Сон исчез. Дженни рожает? Мы с нетерпением ожидали появления на свет нашего второго ребенка — снова мальчика, как показало ультразвуковое исследование. Однако, похоже, наш младший сын решил появиться на свет раньше, времени. Дженни была на двадцать второй неделе беременности — чуть больше половины обычного сороканедельного срока. В это время плод так мал, что его шансы на выживание вне материнского чрева очень невелики.
— Может быть, это еще ничего не значит… — бормотал я, торопливо набирая номер гинекологической консультации.
Две минуты спустя нам перезвонил доктор Шерман.
— Возможно, это просто газы, — сонным голосом предположил он, — однако лучше проверить.
Он приказал мне немедленно везти Дженни в больницу. Я заметался по дому, собирая вещи. Дженни позвонила своей подруге и коллеге Сэнди, тоже молодой матери, жившей от нас в нескольких кварталах, и попросила разрешения оставить у нее Патрика. Проснулся Марли и запрыгал вокруг меня в предвкушении ночной прогулки.
— Извини, дружище, — сказал я и, несмотря на его явное разочарование, отвел его в гараж. — Тебе придется остаться и сторожить дом.
Я взял из колыбельки Патрика, пристегнул его к детскому сиденью в машине, и мы выехали из дома.
В предродовом покое больницы Девы Марии медсестры быстро взялись за работу. Они переодели Дженни в больничное и подключили ее к монитору — измерителю схваток. Скоро выяснилось, что схватки повторяются каждые шесть минут. Да, это были определенно не газы.
Доктор Шерман приказал вколоть бретин — средство, расслабляющее матку. Схватки прекратились, но через два часа возобновились. Пришлось сделать второй укол, затем третий.
Следующие двенадцать дней Дженни провела на сохранении, в окружении специалистов-перинатологов, подключенная к мониторам и капельницам. Я взял отпуск и сидел с Патриком: все домашние дела — кормление, стирка, уборка, работа в саду — легли на меня. И конечно, на моего мохнатого сожителя. Бедняга Марли — с положением второй скрипки в семейном оркестре ему пришлось распрощаться.

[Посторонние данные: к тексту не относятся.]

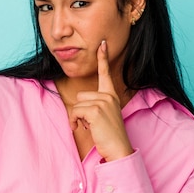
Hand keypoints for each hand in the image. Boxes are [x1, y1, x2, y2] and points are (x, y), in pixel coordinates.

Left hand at [69, 40, 133, 161]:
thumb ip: (94, 106)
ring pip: (77, 104)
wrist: (118, 149)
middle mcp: (109, 96)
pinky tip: (85, 128)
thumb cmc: (109, 135)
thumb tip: (78, 107)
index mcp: (111, 95)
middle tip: (91, 123)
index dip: (103, 58)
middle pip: (80, 95)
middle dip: (80, 110)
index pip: (105, 73)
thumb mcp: (104, 116)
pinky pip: (75, 111)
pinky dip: (75, 122)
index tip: (102, 44)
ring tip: (91, 127)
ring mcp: (103, 102)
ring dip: (78, 118)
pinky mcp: (95, 110)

Однако жизнь его не превратилась в кошмар: была в ней и светлая сторона. Оставшись в одиночестве, я вернулся к холостяцкому (читай: свинскому) стилю жизни. Властью единственного взрослого в доме я приостановил действие Брачного Кодекса и вернулся к прежде запретному Холостяцкому Законодательству. Пока Дженни лежала в больнице, я не стеснялся надевать одну рубашку два и даже три раза подряд и плевать на пятна; молоко я пил прямо из пакетов, а сиденье в туалете перестал опускать вообще. К большой радости Марли, дверь в ванную была теперь открыта двадцать четыре часа в сутки. Кого стесняться — ведь женщин в доме нет! Я даже оставлял кран в ванной открытым, чтобы Марли в любой момент мог попить холодной водички. Дженни, узнай она об этом, пришла бы в ужас.